Not really.   Pretty much multi-terabyte tables are fine on vanilla
PostgreSQL if you can stick to partitioned and/or indexed access.  If you
need to do unindexed fishing expeditions on 5tb of data, then talk to
Greenplum.

http://www.powerpostgresql.com/Downloads/terabytes_osc2005.pdf

--
--Josh

Josh Berkus
PostgreSQL @ Sun
San Francisco

Re: [PERFORM] Postgres and really huge tables

От
Scott Marlowe
Дата:
On Thu, 2007-01-18 at 14:31, Brian Hurt wrote:
> Is there any experience with Postgresql and really huge tables?  I'm
> talking about terabytes (plural) here in a single table.  Obviously the
> table will be partitioned, and probably spread among several different
> file systems.  Any other tricks I should know about?
>
> We have a problem of that form here.  When I asked why postgres wasn't
> being used, the opinion that postgres would "just <explicitive> die" was
> given.  Personally, I'd bet money postgres could handle the problem (and
> better than the ad-hoc solution we're currently using).  But I'd like a
> couple of replies of the form "yeah, we do that here- no problem" to
> wave around.

It really depends on what you're doing.

Are you updating every row by a single user every hour, or are you
updating dozens of rows by hundreds of users at the same time?

PostgreSQL probably wouldn't die, but it may well be that for certain
batch processing operations it's a poorer choice than awk/sed or perl.

If you do want to tackle it with PostgreSQL, you'll likely want to build
a truly fast drive subsystem.  Something like dozens to hundreds of
drives in a RAID-10 setup with battery backed cache, and a main server
with lots of memory on board.

But, really, it depends on what you're doing to the data.

Re: [PERFORM] Postgres and really huge tables

От
"Merlin Moncure"
Дата:
On 1/18/07, Brian Hurt <bhurt@janestcapital.com> wrote:
> Is there any experience with Postgresql and really huge tables?  I'm
> talking about terabytes (plural) here in a single table.  Obviously the
> table will be partitioned, and probably spread among several different
> file systems.  Any other tricks I should know about?

A pretty effective partitioning strategy that works in some cases is
to identify a criteria in your dataset that isolates your data on a
session basis.  For example, if you have a company_id that divides up
your company data and a session only needs to deal with company_id,
you can separate out all your tables based on company_id into
different schemas and have the session set the search_path variable
when it logs in.  Data that does not partition on your criteria sits
in public schemas that all the companies can see.

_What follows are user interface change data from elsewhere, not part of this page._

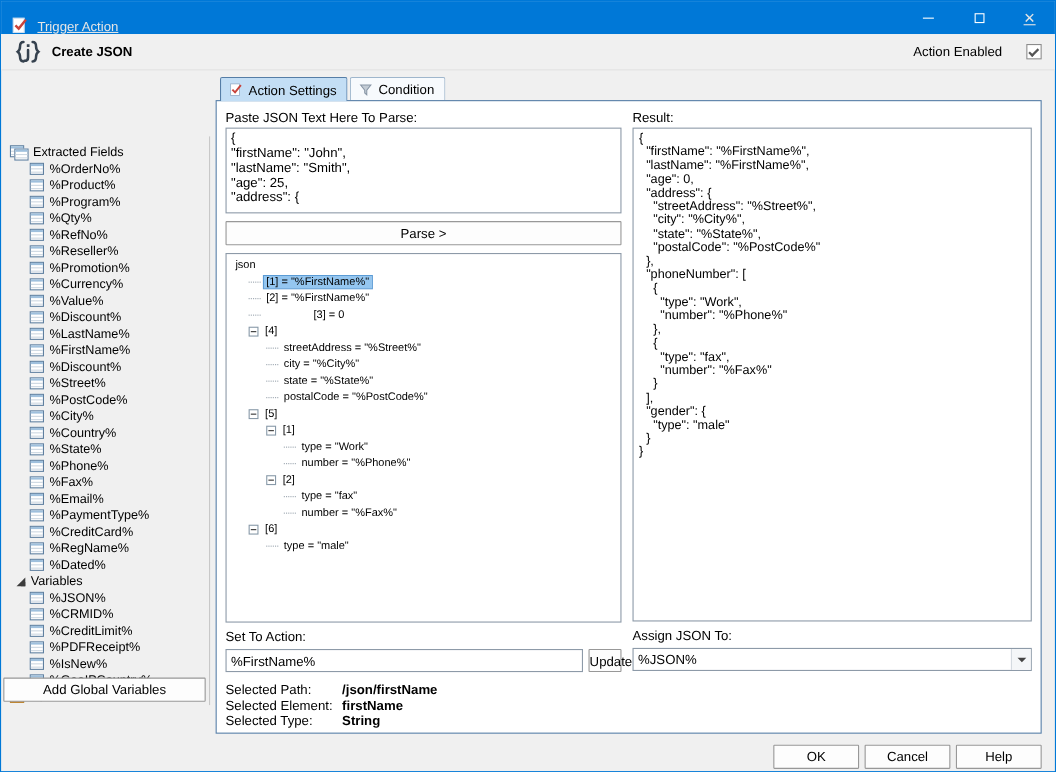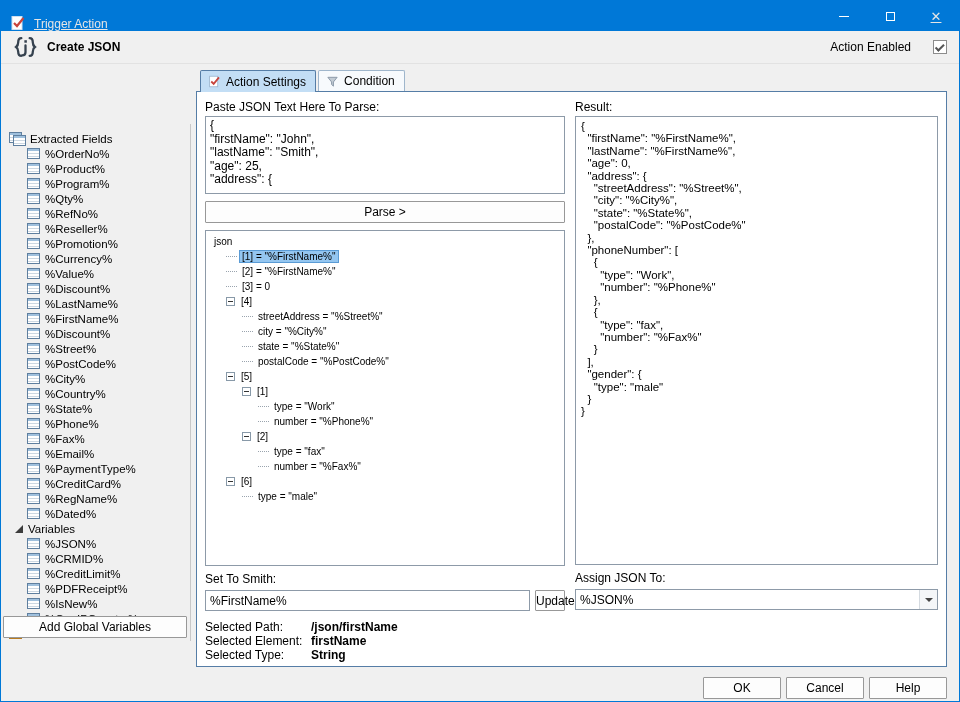--- a/index.html
+++ b/index.html
@@ -376,7 +376,7 @@
                   <span class="jtree-label">[2] = "%FirstName%"</span>
                 </div>
 
-                <div class="jtree-row" style="padding-left: 18px;">
+                <div class="jtree-row" style="padding-left: 18px; gap: 43px;">
                   <span class="dots"></span>
 
                   <span class="jtree-label">[3] = 0</span>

This takes advantage of a special trick regarding stored procedures
that they do not attach to tables until the first time they are
executed in a session -- keeping you from having to make a function
for each schema. (note: views do not have this property).   You can
still cross query using views and the like or hand rolled sql.

I would call this type of partitioning logical partitioning since you
are leveraging logical divisions in your data.  It obviously doesn't
work in all cases but when it does  it works great.

> We have a problem of that form here.  When I asked why postgres wasn't
> being used, the opinion that postgres would "just <explicitive> die" was
> given.  Personally, I'd bet money postgres could handle the problem (and
> better than the ad-hoc solution we're currently using).  But I'd like a
> couple of replies of the form "yeah, we do that here- no problem" to
> wave around.

pg will of course not die as when your dataset hits a certain
threshold.  It will become slower based on well know mathematical
patterns that grow with your working set size.  One of the few things
that gets to be a pain with large tables is vacuum -- since you can't
vacuum a piece of table and there are certain annoyances with having a
long running vacuum this is something to think about.

Speaking broadly about table partitioning, it optimizes one case at
the expense of another.  Your focus (IMO) should be on reducing your
working set size under certain conditions -- not the physical file
size.  If you have a properly laid out and logical dataset and can
identify special cases where you need some information and not other
information, the partitioning strategy should fall into place, whether
it is to do nothing, isolate data into separate schemas/tables/files,
or use the built in table partitioning feature (which to be honest I
am not crazy about).

merlin